On February 26th PEPAXTO (melphalan flufenamide) in combination with dexamethason was granted accelerated approval by the U.S. Food and Drug Administration, FDA, for the treatment of adult patients with relapsed or refractory multiple myeloma who have received at least four prior lines of therapy and whose disease is refractory to at least one proteasome inhibitor, one immunomodulatory agent, and one CD38-directed monoclonal antibody. Following the approval PEPAXTO has been included in the new Multiple Myeloma Clinical Practice Guidelines of the National Comprehensive Cancer Network® (NCCN) in Oncology, in the US.
Melflufen is the first drug candidate coming out of the company´s proprietary Peptide Drug Conjugate platform, PDC. Oncopeptides is developing several new compounds based on the PDC platform.

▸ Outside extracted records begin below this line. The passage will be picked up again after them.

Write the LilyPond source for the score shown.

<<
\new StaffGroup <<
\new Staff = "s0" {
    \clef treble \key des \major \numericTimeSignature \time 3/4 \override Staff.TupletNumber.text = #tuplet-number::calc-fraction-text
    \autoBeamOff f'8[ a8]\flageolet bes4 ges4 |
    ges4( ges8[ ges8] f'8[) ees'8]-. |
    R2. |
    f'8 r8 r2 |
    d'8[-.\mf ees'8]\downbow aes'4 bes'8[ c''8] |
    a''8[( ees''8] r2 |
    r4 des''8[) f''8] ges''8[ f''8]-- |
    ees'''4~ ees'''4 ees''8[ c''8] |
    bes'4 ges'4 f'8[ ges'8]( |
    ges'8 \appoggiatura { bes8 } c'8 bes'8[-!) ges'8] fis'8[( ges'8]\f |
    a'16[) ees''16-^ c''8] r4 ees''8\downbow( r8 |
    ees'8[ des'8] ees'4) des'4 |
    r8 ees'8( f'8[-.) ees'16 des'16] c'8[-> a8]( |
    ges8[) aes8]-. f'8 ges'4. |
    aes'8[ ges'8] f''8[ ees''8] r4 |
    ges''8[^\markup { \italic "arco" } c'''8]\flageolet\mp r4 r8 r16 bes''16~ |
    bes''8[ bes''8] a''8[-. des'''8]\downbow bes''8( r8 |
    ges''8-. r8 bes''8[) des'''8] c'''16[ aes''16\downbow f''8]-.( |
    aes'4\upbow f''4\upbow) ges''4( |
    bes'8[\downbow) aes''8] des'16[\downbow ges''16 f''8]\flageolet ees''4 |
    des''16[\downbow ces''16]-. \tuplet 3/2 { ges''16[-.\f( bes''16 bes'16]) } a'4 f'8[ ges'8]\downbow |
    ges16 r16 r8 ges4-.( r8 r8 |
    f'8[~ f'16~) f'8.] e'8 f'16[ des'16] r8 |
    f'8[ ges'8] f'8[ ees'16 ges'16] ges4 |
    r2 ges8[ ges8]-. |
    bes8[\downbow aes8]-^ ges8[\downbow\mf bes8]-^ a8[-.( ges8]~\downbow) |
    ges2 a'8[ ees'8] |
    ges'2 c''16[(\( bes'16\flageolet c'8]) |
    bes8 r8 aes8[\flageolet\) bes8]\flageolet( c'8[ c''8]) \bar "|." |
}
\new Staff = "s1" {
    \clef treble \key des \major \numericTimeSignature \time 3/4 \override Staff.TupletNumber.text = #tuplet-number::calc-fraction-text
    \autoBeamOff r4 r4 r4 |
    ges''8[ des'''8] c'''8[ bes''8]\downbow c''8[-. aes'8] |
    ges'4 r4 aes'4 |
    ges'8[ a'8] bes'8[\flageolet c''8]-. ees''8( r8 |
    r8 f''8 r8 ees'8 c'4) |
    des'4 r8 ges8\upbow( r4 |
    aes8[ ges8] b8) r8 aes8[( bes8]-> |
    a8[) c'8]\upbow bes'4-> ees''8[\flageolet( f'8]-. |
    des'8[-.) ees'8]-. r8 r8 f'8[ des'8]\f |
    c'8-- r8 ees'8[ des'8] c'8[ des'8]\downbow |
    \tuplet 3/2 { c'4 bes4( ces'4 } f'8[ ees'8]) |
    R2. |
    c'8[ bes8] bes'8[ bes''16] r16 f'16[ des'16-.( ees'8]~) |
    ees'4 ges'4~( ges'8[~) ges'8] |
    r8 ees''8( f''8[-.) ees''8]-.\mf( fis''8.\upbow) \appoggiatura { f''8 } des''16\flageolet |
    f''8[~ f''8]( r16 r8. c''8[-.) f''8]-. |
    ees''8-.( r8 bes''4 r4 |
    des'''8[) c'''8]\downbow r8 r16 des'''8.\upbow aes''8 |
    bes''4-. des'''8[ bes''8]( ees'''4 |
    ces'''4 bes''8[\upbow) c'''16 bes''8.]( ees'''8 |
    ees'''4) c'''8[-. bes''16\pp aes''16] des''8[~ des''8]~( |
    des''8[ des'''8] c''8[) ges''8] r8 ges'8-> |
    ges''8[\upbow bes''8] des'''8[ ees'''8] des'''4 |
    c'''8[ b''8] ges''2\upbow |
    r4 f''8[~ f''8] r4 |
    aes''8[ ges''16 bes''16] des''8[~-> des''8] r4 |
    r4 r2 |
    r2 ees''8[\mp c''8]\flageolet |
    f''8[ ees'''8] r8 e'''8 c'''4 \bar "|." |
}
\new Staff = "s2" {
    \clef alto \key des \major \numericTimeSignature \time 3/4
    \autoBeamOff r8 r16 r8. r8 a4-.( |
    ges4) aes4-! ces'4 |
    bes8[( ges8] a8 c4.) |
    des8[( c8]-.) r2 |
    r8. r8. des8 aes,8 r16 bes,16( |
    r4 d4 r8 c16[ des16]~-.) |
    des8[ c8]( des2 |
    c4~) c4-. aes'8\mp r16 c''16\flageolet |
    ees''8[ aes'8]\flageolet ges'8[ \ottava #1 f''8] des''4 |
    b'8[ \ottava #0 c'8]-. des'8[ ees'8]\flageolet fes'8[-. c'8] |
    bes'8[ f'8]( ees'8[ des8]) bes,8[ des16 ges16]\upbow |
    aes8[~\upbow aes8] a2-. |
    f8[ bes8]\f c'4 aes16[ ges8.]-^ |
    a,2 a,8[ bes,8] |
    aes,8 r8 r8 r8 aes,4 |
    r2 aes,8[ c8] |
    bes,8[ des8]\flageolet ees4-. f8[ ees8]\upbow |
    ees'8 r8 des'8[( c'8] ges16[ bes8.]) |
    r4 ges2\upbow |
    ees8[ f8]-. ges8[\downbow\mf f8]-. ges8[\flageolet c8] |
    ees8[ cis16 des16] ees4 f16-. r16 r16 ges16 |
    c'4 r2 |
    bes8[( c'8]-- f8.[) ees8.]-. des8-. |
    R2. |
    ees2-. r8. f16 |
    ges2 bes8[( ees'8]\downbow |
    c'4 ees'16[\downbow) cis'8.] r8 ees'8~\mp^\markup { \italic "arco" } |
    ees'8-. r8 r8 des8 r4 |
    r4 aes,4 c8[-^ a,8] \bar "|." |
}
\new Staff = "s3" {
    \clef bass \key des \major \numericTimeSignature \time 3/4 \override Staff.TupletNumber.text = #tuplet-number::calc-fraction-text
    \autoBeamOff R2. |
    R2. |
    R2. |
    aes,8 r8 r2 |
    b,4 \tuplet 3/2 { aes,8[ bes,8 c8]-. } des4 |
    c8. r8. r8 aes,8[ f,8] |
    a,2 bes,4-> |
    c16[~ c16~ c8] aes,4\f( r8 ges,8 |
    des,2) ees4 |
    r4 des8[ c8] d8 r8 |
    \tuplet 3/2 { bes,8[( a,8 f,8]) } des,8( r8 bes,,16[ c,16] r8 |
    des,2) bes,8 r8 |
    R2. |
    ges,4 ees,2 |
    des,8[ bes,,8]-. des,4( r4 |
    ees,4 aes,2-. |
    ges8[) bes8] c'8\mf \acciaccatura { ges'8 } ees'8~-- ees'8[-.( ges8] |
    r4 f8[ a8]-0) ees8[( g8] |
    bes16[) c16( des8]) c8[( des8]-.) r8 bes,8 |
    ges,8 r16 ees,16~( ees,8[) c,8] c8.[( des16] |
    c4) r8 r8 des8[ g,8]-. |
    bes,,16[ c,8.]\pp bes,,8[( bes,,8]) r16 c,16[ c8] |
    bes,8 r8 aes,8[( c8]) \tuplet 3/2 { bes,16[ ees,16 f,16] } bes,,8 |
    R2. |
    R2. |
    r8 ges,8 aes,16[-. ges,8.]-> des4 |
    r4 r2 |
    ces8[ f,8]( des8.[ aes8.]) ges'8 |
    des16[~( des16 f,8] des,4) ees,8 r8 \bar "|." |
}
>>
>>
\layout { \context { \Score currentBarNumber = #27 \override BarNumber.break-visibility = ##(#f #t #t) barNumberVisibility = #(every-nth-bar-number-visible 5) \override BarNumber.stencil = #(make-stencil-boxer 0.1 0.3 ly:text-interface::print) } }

The second compound from the PDC platform, OPD5, is ready to enter clinical development.
Oncopeptides has a facility for pre-clinical drug development in Solna, Sweden, which provides adequate resources to further expand the development of the PDC-platform and generate new drug candidates.
Footprint in leading biotech hubs
The global headquarters is in Stockholm, Sweden, and the U.S. headquarters in Waltham, Massachusetts, outside of Boston. In addition, the company has an office in Los Altos, California, outside of San Francisco. We also have a modern pre-clinical drug development facility in Solna, outside Stockholm, Sweden.
Oncopeptides AB (publ) has approximately 300 coworkers and is listed in the Mid Cap segment on Nasdaq Stockholm with the ticker ONCO.